> **SOURCE DATA**:
......
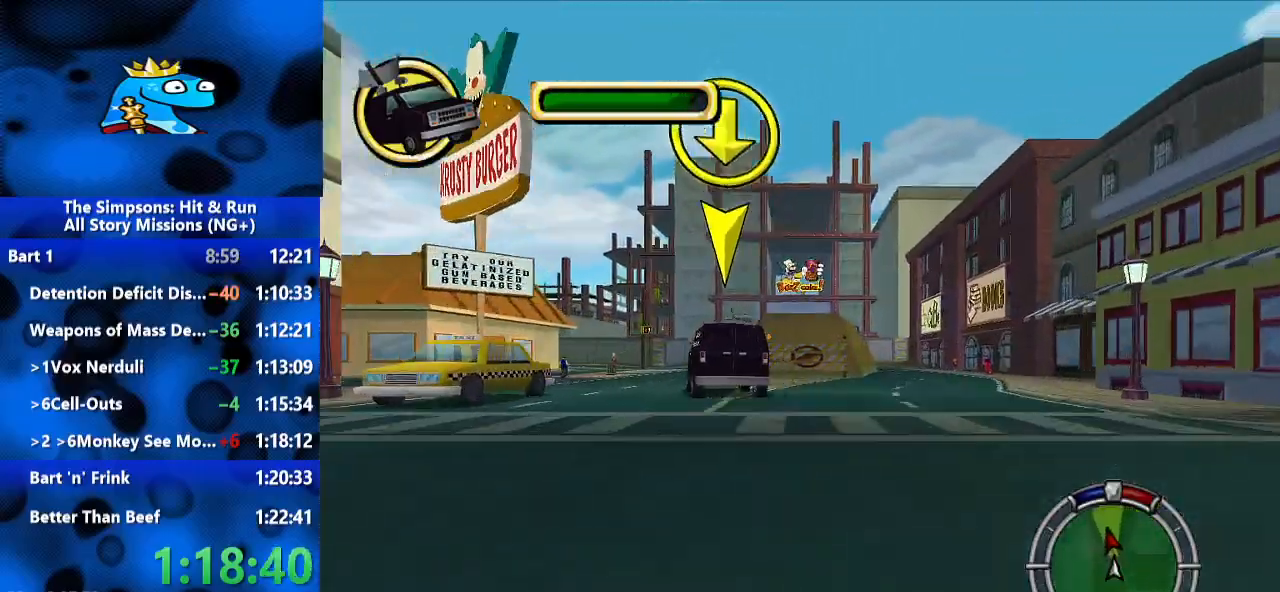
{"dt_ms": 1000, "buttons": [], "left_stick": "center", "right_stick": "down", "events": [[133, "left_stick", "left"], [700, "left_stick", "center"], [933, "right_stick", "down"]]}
......
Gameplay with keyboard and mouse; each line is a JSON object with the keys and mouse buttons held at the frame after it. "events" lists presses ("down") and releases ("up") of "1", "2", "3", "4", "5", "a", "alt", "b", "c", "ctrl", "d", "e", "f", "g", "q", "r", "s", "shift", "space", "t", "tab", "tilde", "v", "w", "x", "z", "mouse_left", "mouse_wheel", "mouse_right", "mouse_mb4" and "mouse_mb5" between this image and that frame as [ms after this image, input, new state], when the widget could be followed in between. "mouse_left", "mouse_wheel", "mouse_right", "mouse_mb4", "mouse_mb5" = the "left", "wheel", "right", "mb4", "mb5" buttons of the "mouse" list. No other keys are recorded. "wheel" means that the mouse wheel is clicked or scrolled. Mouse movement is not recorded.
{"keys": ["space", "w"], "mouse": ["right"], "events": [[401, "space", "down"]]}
......
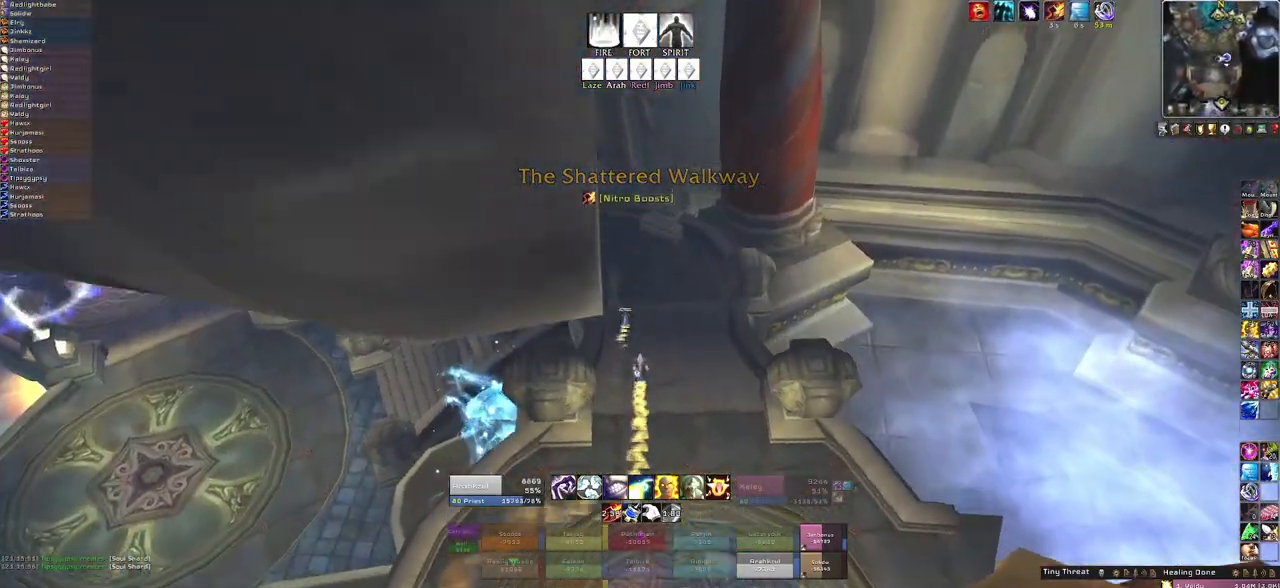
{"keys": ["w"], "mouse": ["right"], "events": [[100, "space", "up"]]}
......
> **EXERCISE PROMPT**: Every line of the material that holds "keys" should be copied out as the answer.

> **RESULT FOR THIS EXERCISE**:
Gameplay with keyboard and mouse; each line is a JSON object with the keys and mouse buttons held at the frame after it. "events" lists presses ("down") and releases ("up") of "1", "2", "3", "4", "5", "a", "alt", "b", "c", "ctrl", "d", "e", "f", "g", "q", "r", "s", "shift", "space", "t", "tab", "tilde", "v", "w", "x", "z", "mouse_left", "mouse_wheel", "mouse_right", "mouse_mb4" and "mouse_mb5" between this image and that frame as [ms after this image, input, new state], when the widget could be followed in between. "mouse_left", "mouse_wheel", "mouse_right", "mouse_mb4", "mouse_mb5" = the "left", "wheel", "right", "mb4", "mb5" buttons of the "mouse" list. No other keys are recorded. "wheel" means that the mouse wheel is clicked or scrolled. Mouse movement is not recorded.
{"keys": ["space", "w"], "mouse": ["right"], "events": [[401, "space", "down"]]}
{"keys": ["w"], "mouse": ["right"], "events": [[100, "space", "up"]]}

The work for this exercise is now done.